Review: What is Not Yours is Not Yours by Helen Oyeyemi

Format/Source: Paperback/Purchased
Published: March 2016
Publisher: Hamish Hamilton 
Length: 325 pages
Genre: Short stories (literary/magical realism)
Why I Read: Favourite author
Read If You: Like new and fresh short stories, with a hint of the surreal about them
Rating★★★★½ 
Links: GoodReads IndieBound Chapters | Amazon 

What Is Not Yours Is Not Yours is Helen Oyeyemi’s debut short story collection. The book contains a number of excellent tales that demonstrate her maturing talent. Her prose exemplifies this growth best. This is the first time I’ve followed a young author’s works as they are published, and been able to experience the evolution of their writing. White is for Witching (which Oyeyemi published in 2009 at 25 years old) will always be my favourite Oyeyemi tale, but a distinct difference exists between that story and the ones in WINYINY. I feel that Oyeyemi’s prose has become even more of what it was – she has grown into her style (and will hopefully continue growing).

Mr. Fox is also, to some extent, a ‘short story’ collection. Mr. Fox‘s stories strongly connect through an overarching storyline and characters. WINYINY‘s stories do connect, but in a far looser manner. Some characters who feature in their own story may receive a brief mention in another. My understanding of WINYINY will likely benefit from rereading – for the individual stories themselves, and for how they connect together.Overall, I enjoyed WINYINY a lot more than Mr. Fox. I didn’t find myself enjoying any story less than the others.

Oyeyemi’s vivid creativity impresses me. I could hardly begin to imagine stories like the ones she pens.
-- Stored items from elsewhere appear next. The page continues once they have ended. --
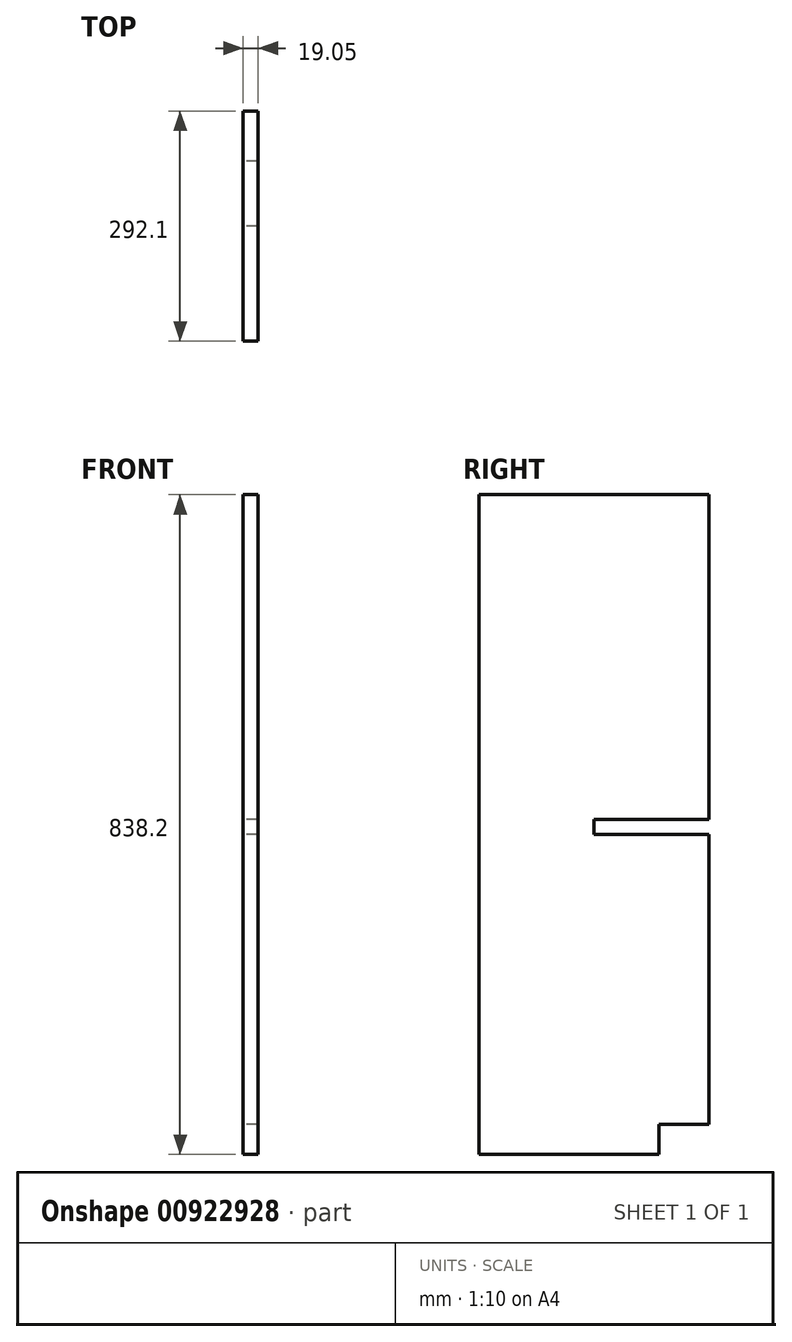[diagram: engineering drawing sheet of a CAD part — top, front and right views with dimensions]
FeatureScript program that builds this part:
annotation { "Feature Type Name" : "Feature", "Feature Type Description" : "" }
export const myFeature = defineFeature(function(context is Context, id is Id, definition is map)
    precondition{}
    {
        {
            var Q0;
            Q0=qCreatedBy(makeId("Right.planeOp"),FACE);
            var sketch = newSketch(context, id + "F0", { "sketchPlane" : qUnion([Q0])});
            skLineSegment(sketch, "E0.bottom", {"start": v(-146.05, 419.1) * mm, "end": v(146.05, 419.1) * mm});
            skLineSegment(sketch, "E0.top", {"start": v(-146.05, -419.1) * mm, "end": v(146.05, -419.1) * mm});
            skLineSegment(sketch, "E0.left", {"start": v(-146.05, 419.1) * mm, "end": v(-146.05, -419.1) * mm});
            skLineSegment(sketch, "E0.right", {"start": v(146.05, 419.1) * mm, "end": v(146.05, -419.1) * mm});
            skPoint(sketch, "E0.middle", {"position": v(0, 0) * mm});
            skLineSegment(sketch, "E1.bottom", {"start": v(146.05, -419.1) * mm, "end": v(82.55, -419.1) * mm});
            skLineSegment(sketch, "E1.top", {"start": v(146.05, -381) * mm, "end": v(82.55, -381) * mm});
            skLineSegment(sketch, "E1.left", {"start": v(146.05, -419.1) * mm, "end": v(146.05, -381) * mm});
            skLineSegment(sketch, "E1.right", {"start": v(82.55, -419.1) * mm, "end": v(82.55, -381) * mm});
            skLineSegment(sketch, "E2.0", {"start": v(-146.05, -12.7) * mm, "end": v(184.15, -12.7) * mm});
            skLineSegment(sketch, "E3.0", {"start": v(-146.05, 6.35) * mm, "end": v(184.15, 6.35) * mm});
            skLineSegment(sketch, "E4", {"start": v(0, -419.1) * mm, "end": v(0, 419.1) * mm});
            skSolve(sketch);
        }
        {
            var Q0;
            {var subQ0=sQuery(id+"F0.wireOp",EDGE,"E0.left");var subQ1=sQuery(id+"F0.wireOp",EDGE,"E0.bottom");var subQ2=makeQuery(id+"F0.imprint","INTERSECT",VERTEX,{"derivedFrom":[subQ1,subQ0]});Q0=makeQuery(id+"F0.imprint","IMPRINT",FACE,{"disambiguationData":[TD([[makeQuery(id+"F0.imprint","IMPRINT",EDGE,{"disambiguationData":[TD([[subQ2,-1.0]])],"derivedFrom":subQ1}),-1.0]])]});}
            var Q1;
            {var subQ0=sQuery(id+"F0.wireOp",EDGE,"E0.right");var subQ1=sQuery(id+"F0.wireOp",EDGE,"E0.bottom");var subQ2=makeQuery(id+"F0.imprint","INTERSECT",VERTEX,{"derivedFrom":[subQ1,subQ0]});Q1=makeQuery(id+"F0.imprint","IMPRINT",FACE,{"disambiguationData":[TD([[makeQuery(id+"F0.imprint","IMPRINT",EDGE,{"disambiguationData":[TD([[subQ2,1.0]])],"derivedFrom":subQ1}),-1.0]])]});}
            var Q2;
            {var subQ0=sQuery(id+"F0.wireOp",EDGE,"E1.top");Q2=makeQuery(id+"F0.imprint","IMPRINT",FACE,{"disambiguationData":[TD([[makeQuery(id+"F0.imprint","IMPRINT",EDGE,{"derivedFrom":subQ0}),-1.0]])]});}
            var Q3;
            {var subQ0=sQuery(id+"F0.wireOp",EDGE,"E0.left");var subQ1=sQuery(id+"F0.wireOp",EDGE,"E0.top");var subQ2=makeQuery(id+"F0.imprint","INTERSECT",VERTEX,{"derivedFrom":[subQ1,subQ0]});Q3=makeQuery(id+"F0.imprint","IMPRINT",FACE,{"disambiguationData":[TD([[makeQuery(id+"F0.imprint","IMPRINT",EDGE,{"disambiguationData":[TD([[subQ2,-1.0]])],"derivedFrom":subQ1}),1.0]])]});}
            var Q4;
            {var subQ0=sQuery(id+"F0.wireOp",EDGE,"E2.0");var subQ1=sQuery(id+"F0.wireOp",EDGE,"E0.left");var subQ2=makeQuery(id+"F0.imprint","INTERSECT",VERTEX,{"derivedFrom":[subQ1,subQ0]});Q4=makeQuery(id+"F0.imprint","IMPRINT",FACE,{"disambiguationData":[TD([[makeQuery(id+"F0.imprint","IMPRINT",EDGE,{"disambiguationData":[TD([[subQ2,1.0]])],"derivedFrom":subQ1}),1.0]])]});}
            extrude(context, id + "F1", {"entities" : qUnion([Q0, Q1, Q2, Q3, Q4]), "depth" : 19.05 * mm, "offsetDistance" : 25.4 * mm});
        }
    });
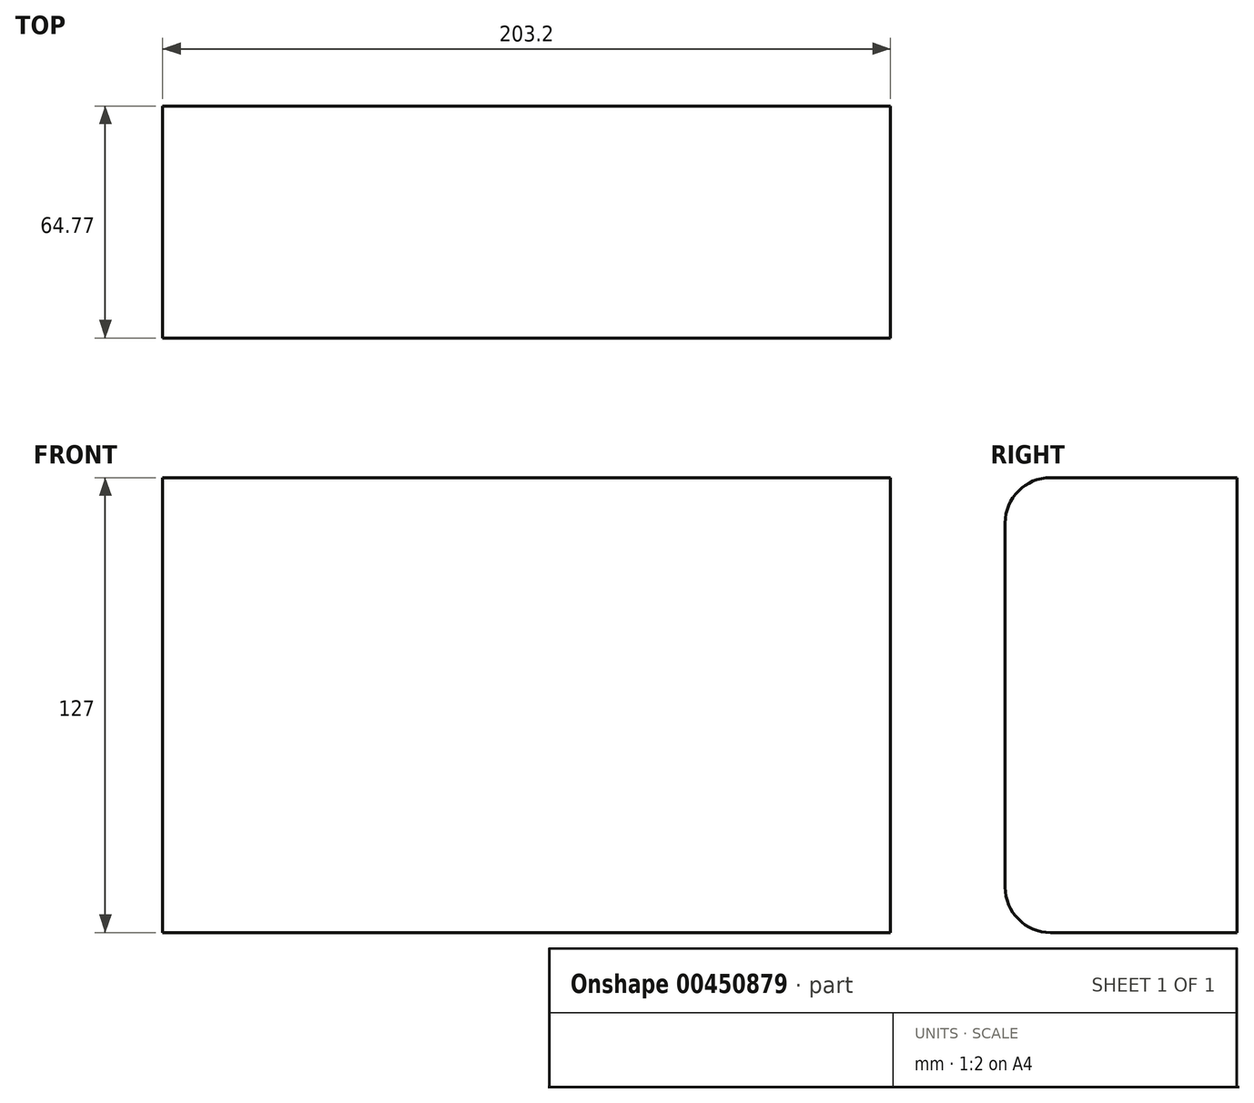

Her writing doesn’t usually take grand or unexpected turns. Her creativity exists in something more refined than that, little details or small turns in action that truly fuel the story. I thought about giving an example, but that spoils the effect. All the stories in WINYINY exemplify that creativity.  It imbues her stories with something refreshing, allowing their reader to feel like they’ve experienced something new (at least for this reader of few short stories).

All of Oyeyemi’s works demonstrate diversity, and these stories feature a varied cast of characters. Just as she did in White is for Witching (which features an interracial lesbian couple),  the ‘diverse’ aspects of the character’s feel natural and almost incidental (not in a bad way) to the story. Sexuality and racial identity are not used as token diversity markers. But, the stories would not be the same without these aspects of identities. I suppose what I’m trying to get at is, Oyeyemi has found the balance between writing diverse characters who are only their diversity and writing diverse characters who are wholly separate from their diversity.

On that note… If you’re familiar with Boy, Snow, Bird, you may recall the problematic portrayal of a trans character. This collection contains one minor trans character in “A Brief History of the Homely Wench Society”, whom I identified mostly from this statement: “Pepper wasn’t always on the surface, but whether [Day] was with Pepper as Pepper or Pepper as Michael, Day had found one she’d always be young with […]”. Day initially meets and dates Michael, who transitions to Pepper. This transition is not a major plot point or a catalyst for another character’s development. I think Pepper’s portrayal is realistic and not transphobic, but I would be interested to hear a trans person’s opinion on the portrayal of a trans character in this story vs in Boy, Snow, Bird.

The Bottom Line: Though I understand Oyeyemi’s work is not for everyone, I recommend this collection for those who are curious about her writing. Her creativity and prose are at their strongest in the stories of this collection.